REQUIRED ACTION:
Identify the lines in the data below that contain "right" and give only how many there are.

SUPPLIED MATERIAL:
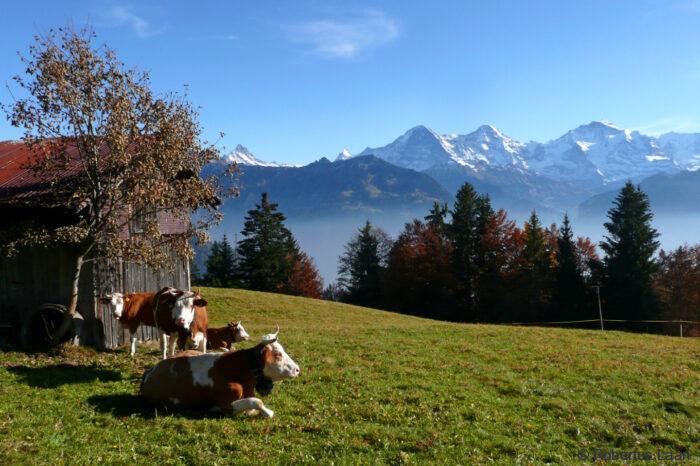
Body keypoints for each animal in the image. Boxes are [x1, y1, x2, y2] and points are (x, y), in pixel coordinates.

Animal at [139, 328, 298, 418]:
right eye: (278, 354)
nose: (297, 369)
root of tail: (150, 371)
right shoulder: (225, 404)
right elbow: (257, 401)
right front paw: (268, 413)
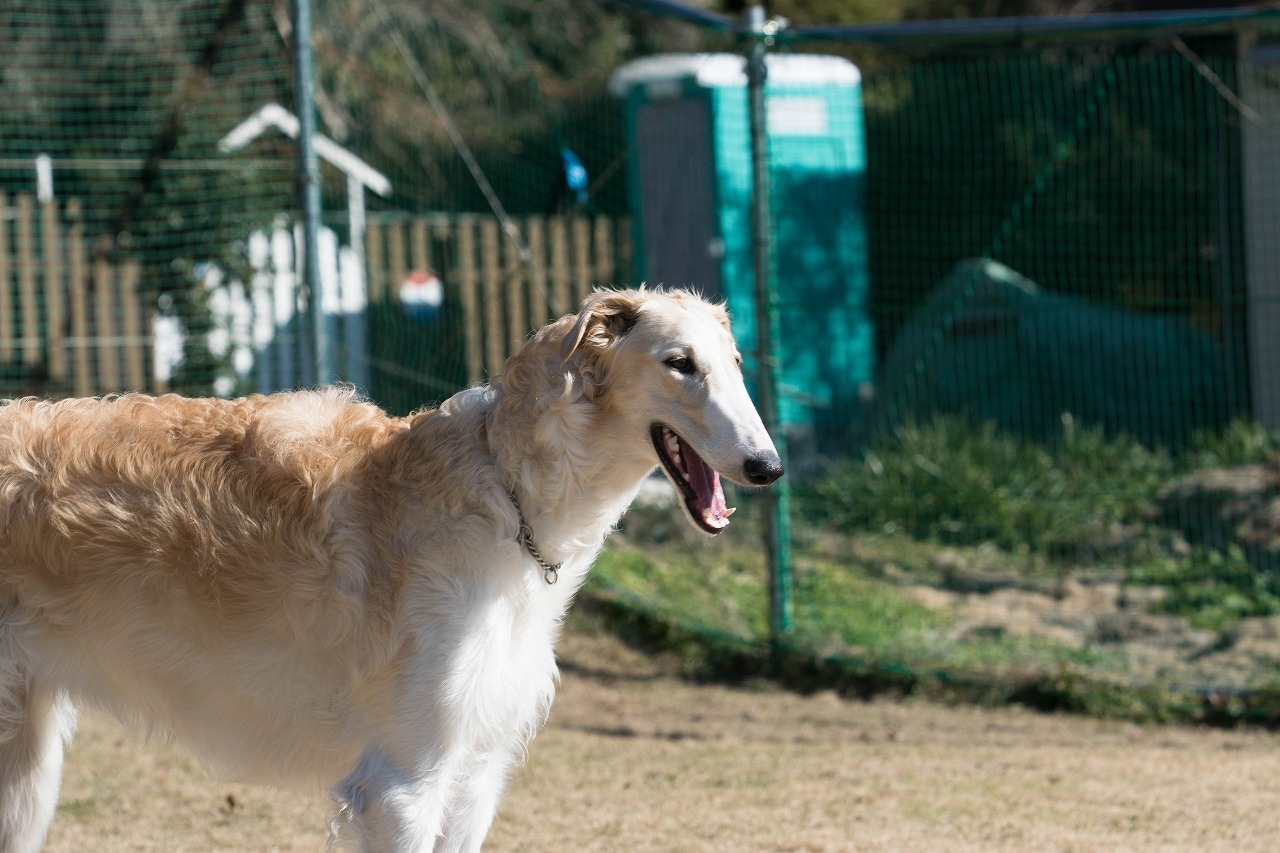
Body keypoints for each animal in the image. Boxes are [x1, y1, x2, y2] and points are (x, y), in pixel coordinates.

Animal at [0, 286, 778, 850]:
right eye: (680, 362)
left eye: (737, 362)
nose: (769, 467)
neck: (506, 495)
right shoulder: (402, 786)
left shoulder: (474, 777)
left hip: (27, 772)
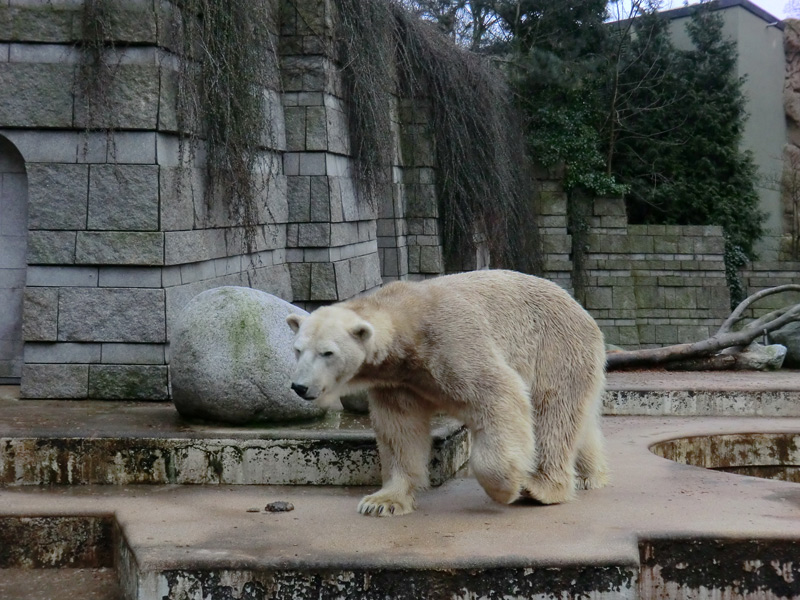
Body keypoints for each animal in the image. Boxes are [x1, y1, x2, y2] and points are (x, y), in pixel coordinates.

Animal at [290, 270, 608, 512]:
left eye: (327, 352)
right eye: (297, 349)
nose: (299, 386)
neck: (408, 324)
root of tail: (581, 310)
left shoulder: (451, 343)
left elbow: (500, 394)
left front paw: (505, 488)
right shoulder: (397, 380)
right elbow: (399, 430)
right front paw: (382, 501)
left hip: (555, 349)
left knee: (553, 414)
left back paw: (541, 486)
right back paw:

COMPLETED TASK:
11